Quindi la verginità è un peccato.

In contrario:

Nessun peccato può essere oggetto di consiglio.

Ma la verginità è oggetto di consiglio, come si rileva dalle parole di S. Paolo [ 1 Cor 7,25 ]: « Quanto alle vergini non ho alcun comando dal Signore, ma do un consiglio ».

Quindi la verginità non è qualcosa di illecito.

Dimostrazione:

Un atto umano è peccaminoso se viene compiuto trascurando la retta ragione.

E la retta ragione esige che si usino i mezzi nella misura proporzionata al fine.

Ora, i beni dell'uomo sono di tre specie, come nota Aristotele [ Ethic. 1,8 ]: i primi consistono nei beni esterni, quali ad es. le ricchezze, i secondi sono i beni del corpo e i terzi quelli dell'anima, tra i quali i beni della vita contemplativa sono superiori a quelli della vita attiva, stando all'insegnamento del Filosofo [ Ethic. 10,7 ] e alle parole del Signore [ Lc 10,42 ]: « Maria si è scelta la parte migliore ».

Ma di tutti questi beni quelli esterni sono ordinati ai beni del corpo, quelli del corpo ai beni dell'anima e finalmente quelli propri della vita attiva a quelli della vita contemplativa.

Perciò la rettitudine della ragione esige che si usino i beni esterni nella misura richiesta dal corpo: e così si dica degli altri beni.

Se quindi uno si astenesse dal possedere certe cose, che pure sarebbe bene possedere, per favorire la salute del corpo, o anche la contemplazione della verità, ciò non sarebbe peccaminoso, ma conforme alla retta ragione.

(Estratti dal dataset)
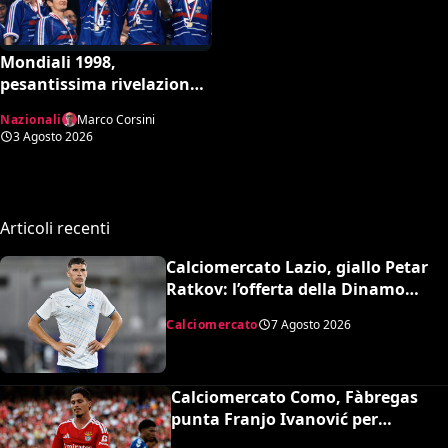
Mondiali 1998,
pesantissima rivelazione:
“Stop ai controlli
Nazionali
Marco Corsini
antidoping nei confronti
3 Agosto 2026
della Francia”
Articoli recenti
Calciomercato Lazio, giallo Petar
Ratkov: l’offerta della Dinamo
Mosca e la smentita dell’agente
Calciomercato
7 Agosto 2026
Calciomercato Como, Fàbregas
punta Franjo Ivanović per
l’attacco: il punto sulla trattativa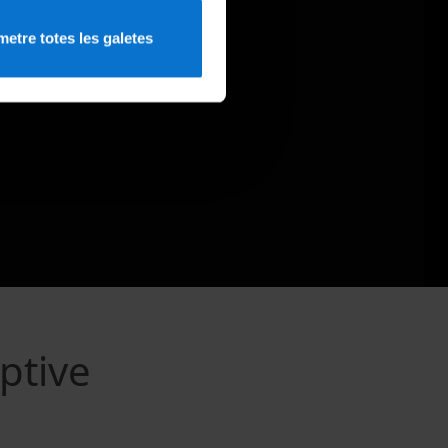
etre totes les galetes
ptive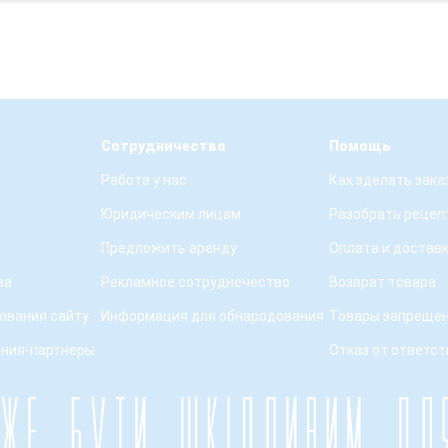
Сотрудничество
Помощь
Работа у нас
Как зделать зака
Юридическим лицам
Разобрать рецеп
Предложить аренду
Оплата и достав
ва
Рекламное сотруднечество
Возврат товара
ования сайту
Информация для обнародования
Товары запрещен
ения-партнеры
Отказ от ответс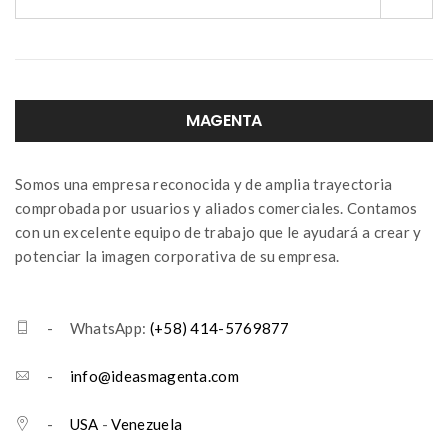
MAGENTA
Somos una empresa reconocida y de amplia trayectoria
comprobada por usuarios y aliados comerciales. Contamos
con un excelente equipo de trabajo que le ayudará a crear y
potenciar la imagen corporativa de su empresa.
- WhatsApp:
(+58) 414-5769877
-
info@ideasmagenta.com
-
USA
-
Venezuela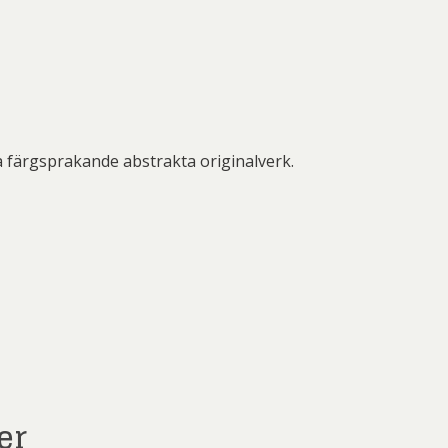
a färgsprakande abstrakta originalverk.
er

**ATTIVITÀ**
Scriva il seguito del brano sulla verginità, riprendendo subito dopo la sua ultima frase.

**RISULTATO DELL'ESERCIZIO**
E similmente è conforme alla retta ragione che uno si astenga dai piaceri del corpo per attendere più liberamente alla contemplazione della verità.

Ora, la verginità consacrata si astiene da tutti i piaceri venerei per attendere più liberamente alla contemplazione di Dio, secondo le parole dell'Apostolo [ 1 Cor 7,34 ]: « La donna non sposata, come la vergine, si preoccupa delle cose del Signore, per essere santa nel corpo e nello spirito; la donna sposata invece si preoccupa delle cose del mondo, come possa piacere al marito ».

Per cui la verginità non è qualcosa di peccaminoso, ma anzi di lodevole.

Analisi delle obiezioni:

1. Il precetto, come si è visto sopra [ q. 44, a.1; q. 100, a. 5, ad 1; q. 122, a. 1 ] ha natura di cosa doverosa.

Ora, una cosa può essere doverosa in due modi.

Primo, come dovere dell'individuo: e questo dovere non può essere trascurato senza peccato.

Secondo, come dovere della società.

E a compiere questo dovere non è tenuto ciascun membro della società: poiché molte sono le funzioni necessarie per la società che il singolo non può adempiere, ma che sono assolte dalla collettività con la divisione dei compiti.

- Così dunque il precetto di legge naturale relativo al cibo deve essere soddisfatto da ciascuno: altrimenti non si potrebbe conservare l'individuo.

Invece il precetto relativo alla generazione riguarda tutta la società umana: la quale esige non soltanto la propagazione materiale, ma anche il progresso spirituale.

Quindi viene efficacemente provveduto alla società umana se, mentre alcuni attendono alla generazione, altri, astenendosi da essa, attendono alla contemplazione delle cose di Dio, per il decoro e la salvezza di tutto il genere umano.

Come anche nell'esercito alcuni soldati custodiscono l'accampamento, altri portano le bandiere e altri combattono con la spada: tutte cose necessarie per la moltitudine, ma che tuttavia uno non può compiere da solo.

2. Chi si astiene da tutti i piaceri contro la retta ragione, aborrendoli per se stessi, è rozzo e insensibile.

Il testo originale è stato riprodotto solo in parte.